Task brief
Your task is to transcribe all of the data below exactly, omitting the images.
::::::::
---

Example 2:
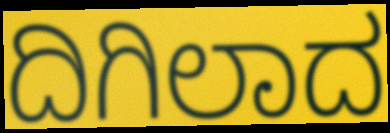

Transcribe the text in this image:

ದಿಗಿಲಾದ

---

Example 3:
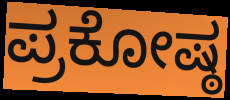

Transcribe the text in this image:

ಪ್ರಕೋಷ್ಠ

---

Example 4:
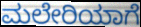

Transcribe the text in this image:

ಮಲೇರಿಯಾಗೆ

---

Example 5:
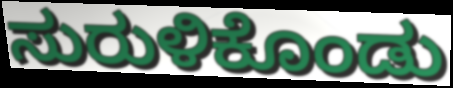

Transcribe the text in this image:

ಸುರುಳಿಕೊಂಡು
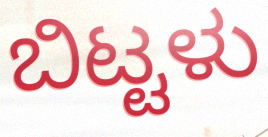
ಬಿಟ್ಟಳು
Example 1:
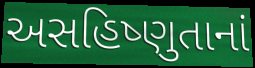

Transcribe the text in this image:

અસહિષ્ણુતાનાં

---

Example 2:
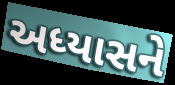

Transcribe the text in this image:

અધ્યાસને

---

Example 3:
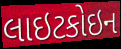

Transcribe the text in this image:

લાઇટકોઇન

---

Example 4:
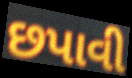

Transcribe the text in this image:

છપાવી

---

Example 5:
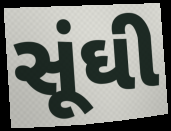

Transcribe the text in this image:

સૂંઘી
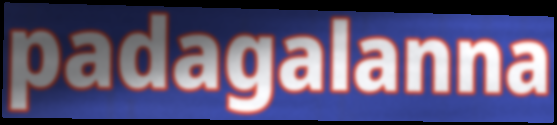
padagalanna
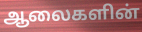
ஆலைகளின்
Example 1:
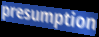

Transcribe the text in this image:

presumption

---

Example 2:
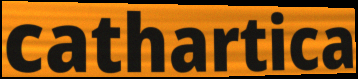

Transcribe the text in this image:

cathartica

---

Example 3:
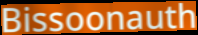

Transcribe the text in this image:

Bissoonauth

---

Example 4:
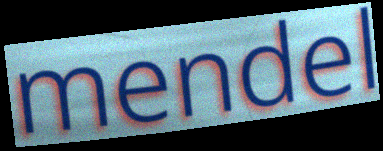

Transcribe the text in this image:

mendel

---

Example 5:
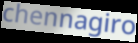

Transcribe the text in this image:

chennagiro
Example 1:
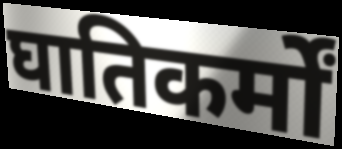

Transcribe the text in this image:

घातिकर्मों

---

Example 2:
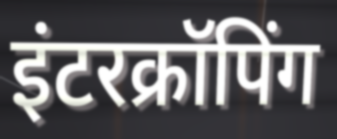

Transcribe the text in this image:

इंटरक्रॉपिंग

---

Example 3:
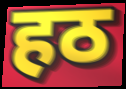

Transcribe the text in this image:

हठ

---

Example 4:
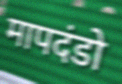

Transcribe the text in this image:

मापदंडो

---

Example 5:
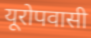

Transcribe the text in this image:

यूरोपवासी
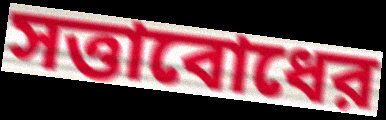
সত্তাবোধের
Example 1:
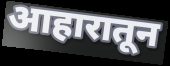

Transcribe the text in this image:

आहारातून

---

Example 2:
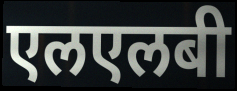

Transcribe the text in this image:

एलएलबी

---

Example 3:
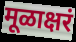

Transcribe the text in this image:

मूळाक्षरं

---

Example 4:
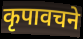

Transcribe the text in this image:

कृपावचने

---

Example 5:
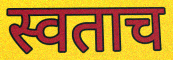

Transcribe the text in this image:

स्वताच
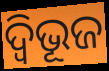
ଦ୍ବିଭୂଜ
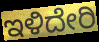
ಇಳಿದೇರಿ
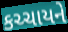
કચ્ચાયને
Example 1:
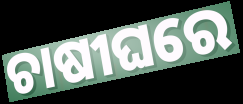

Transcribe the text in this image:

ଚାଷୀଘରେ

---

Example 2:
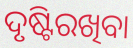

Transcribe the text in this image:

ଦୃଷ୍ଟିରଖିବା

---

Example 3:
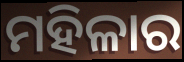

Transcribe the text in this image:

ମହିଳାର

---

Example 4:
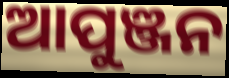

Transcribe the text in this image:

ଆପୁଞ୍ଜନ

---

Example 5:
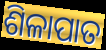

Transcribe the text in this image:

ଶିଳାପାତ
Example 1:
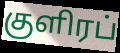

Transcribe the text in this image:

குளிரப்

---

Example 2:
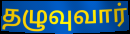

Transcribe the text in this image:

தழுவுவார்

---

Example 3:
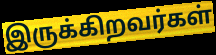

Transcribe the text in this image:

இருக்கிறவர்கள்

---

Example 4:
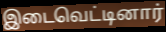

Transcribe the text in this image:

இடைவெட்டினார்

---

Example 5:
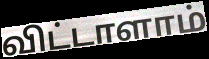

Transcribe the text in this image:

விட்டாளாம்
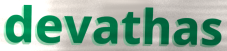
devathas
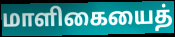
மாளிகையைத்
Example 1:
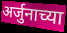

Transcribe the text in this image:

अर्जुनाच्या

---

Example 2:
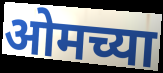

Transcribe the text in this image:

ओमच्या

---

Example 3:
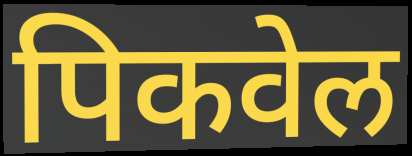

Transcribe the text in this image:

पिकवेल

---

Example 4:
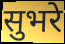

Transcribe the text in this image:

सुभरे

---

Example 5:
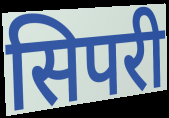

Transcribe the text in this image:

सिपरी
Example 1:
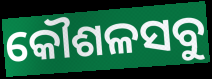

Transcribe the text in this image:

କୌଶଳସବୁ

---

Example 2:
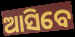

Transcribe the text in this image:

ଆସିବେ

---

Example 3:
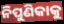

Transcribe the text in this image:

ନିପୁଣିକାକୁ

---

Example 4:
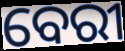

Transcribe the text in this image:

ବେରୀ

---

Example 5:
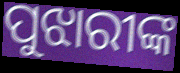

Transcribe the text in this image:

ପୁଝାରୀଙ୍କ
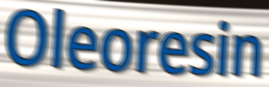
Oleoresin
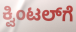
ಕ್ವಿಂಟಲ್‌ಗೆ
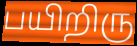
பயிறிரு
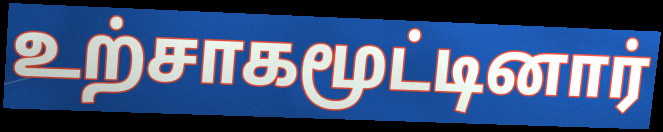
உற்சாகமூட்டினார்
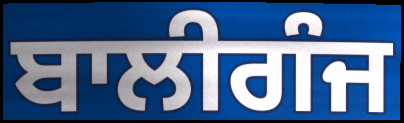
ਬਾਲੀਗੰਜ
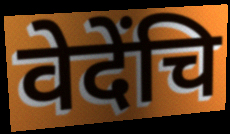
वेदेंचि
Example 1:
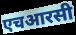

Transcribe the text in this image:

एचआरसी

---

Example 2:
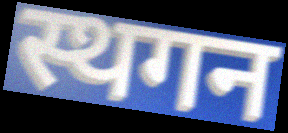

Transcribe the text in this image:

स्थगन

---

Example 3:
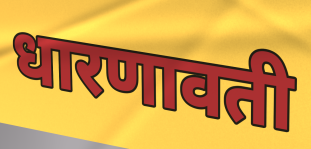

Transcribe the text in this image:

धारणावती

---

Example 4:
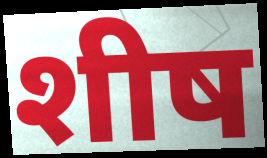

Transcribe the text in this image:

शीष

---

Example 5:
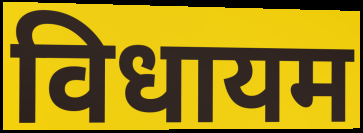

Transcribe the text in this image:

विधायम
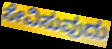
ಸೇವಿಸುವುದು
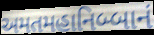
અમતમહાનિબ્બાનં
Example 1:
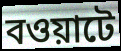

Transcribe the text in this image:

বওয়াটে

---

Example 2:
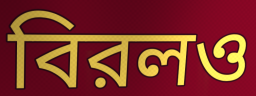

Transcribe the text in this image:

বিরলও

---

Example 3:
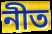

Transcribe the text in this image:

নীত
::::::::
Answer below
---

Example 2:

Transcribe the text in this image:

ದಿಗಿಲಾದ

---

Example 3:

Transcribe the text in this image:

ಪ್ರಕೋಷ್ಠ

---

Example 4:

Transcribe the text in this image:

ಮಲೇರಿಯಾಗೆ

---

Example 5:

Transcribe the text in this image:

ಸುರುಳಿಕೊಂಡು
ಬಿಟ್ಟಳು
Example 1:

Transcribe the text in this image:

અસહિષ્ણુતાનાં

---

Example 2:

Transcribe the text in this image:

અધ્યાસને

---

Example 3:

Transcribe the text in this image:

લાઇટકોઇન

---

Example 4:

Transcribe the text in this image:

છપાવી

---

Example 5:

Transcribe the text in this image:

સૂંઘી
padagalanna
ஆலைகளின்
Example 1:

Transcribe the text in this image:

presumption

---

Example 2:

Transcribe the text in this image:

cathartica

---

Example 3:

Transcribe the text in this image:

Bissoonauth

---

Example 4:

Transcribe the text in this image:

mendel

---

Example 5:

Transcribe the text in this image:

chennagiro
Example 1:

Transcribe the text in this image:

घातिकर्मों

---

Example 2:

Transcribe the text in this image:

इंटरक्रॉपिंग

---

Example 3:

Transcribe the text in this image:

हठ

---

Example 4:

Transcribe the text in this image:

मापदंडो

---

Example 5:

Transcribe the text in this image:

यूरोपवासी
সত্তাবোধের
Example 1:

Transcribe the text in this image:

आहारातून

---

Example 2:

Transcribe the text in this image:

एलएलबी

---

Example 3:

Transcribe the text in this image:

मूळाक्षरं

---

Example 4:

Transcribe the text in this image:

कृपावचने

---

Example 5:

Transcribe the text in this image:

स्वताच
ଦ୍ବିଭୂଜ
ಇಳಿದೇರಿ
કચ્ચાયને
Example 1:

Transcribe the text in this image:

ଚାଷୀଘରେ

---

Example 2:

Transcribe the text in this image:

ଦୃଷ୍ଟିରଖିବା

---

Example 3:

Transcribe the text in this image:

ମହିଳାର

---

Example 4:

Transcribe the text in this image:

ଆପୁଞ୍ଜନ

---

Example 5:

Transcribe the text in this image:

ଶିଳାପାତ
Example 1:

Transcribe the text in this image:

குளிரப்

---

Example 2:

Transcribe the text in this image:

தழுவுவார்

---

Example 3:

Transcribe the text in this image:

இருக்கிறவர்கள்

---

Example 4:

Transcribe the text in this image:

இடைவெட்டினார்

---

Example 5:

Transcribe the text in this image:

விட்டாளாம்
devathas
மாளிகையைத்
Example 1:

Transcribe the text in this image:

अर्जुनाच्या

---

Example 2:

Transcribe the text in this image:

ओमच्या

---

Example 3:

Transcribe the text in this image:

पिकवेल

---

Example 4:

Transcribe the text in this image:

सुभरे

---

Example 5:

Transcribe the text in this image:

सिपरी
Example 1:

Transcribe the text in this image:

କୌଶଳସବୁ

---

Example 2:

Transcribe the text in this image:

ଆସିବେ

---

Example 3:

Transcribe the text in this image:

ନିପୁଣିକାକୁ

---

Example 4:

Transcribe the text in this image:

ବେରୀ

---

Example 5:

Transcribe the text in this image:

ପୁଝାରୀଙ୍କ
Oleoresin
ಕ್ವಿಂಟಲ್‌ಗೆ
பயிறிரு
உற்சாகமூட்டினார்
ਬਾਲੀਗੰਜ
वेदेंचि
Example 1:

Transcribe the text in this image:

एचआरसी

---

Example 2:

Transcribe the text in this image:

स्थगन

---

Example 3:

Transcribe the text in this image:

धारणावती

---

Example 4:

Transcribe the text in this image:

शीष

---

Example 5:

Transcribe the text in this image:

विधायम
ಸೇವಿಸುವುದು
અમતમહાનિબ્બાનં
Example 1:

Transcribe the text in this image:

বওয়াটে

---

Example 2:

Transcribe the text in this image:

বিরলও

---

Example 3:

Transcribe the text in this image:

নীত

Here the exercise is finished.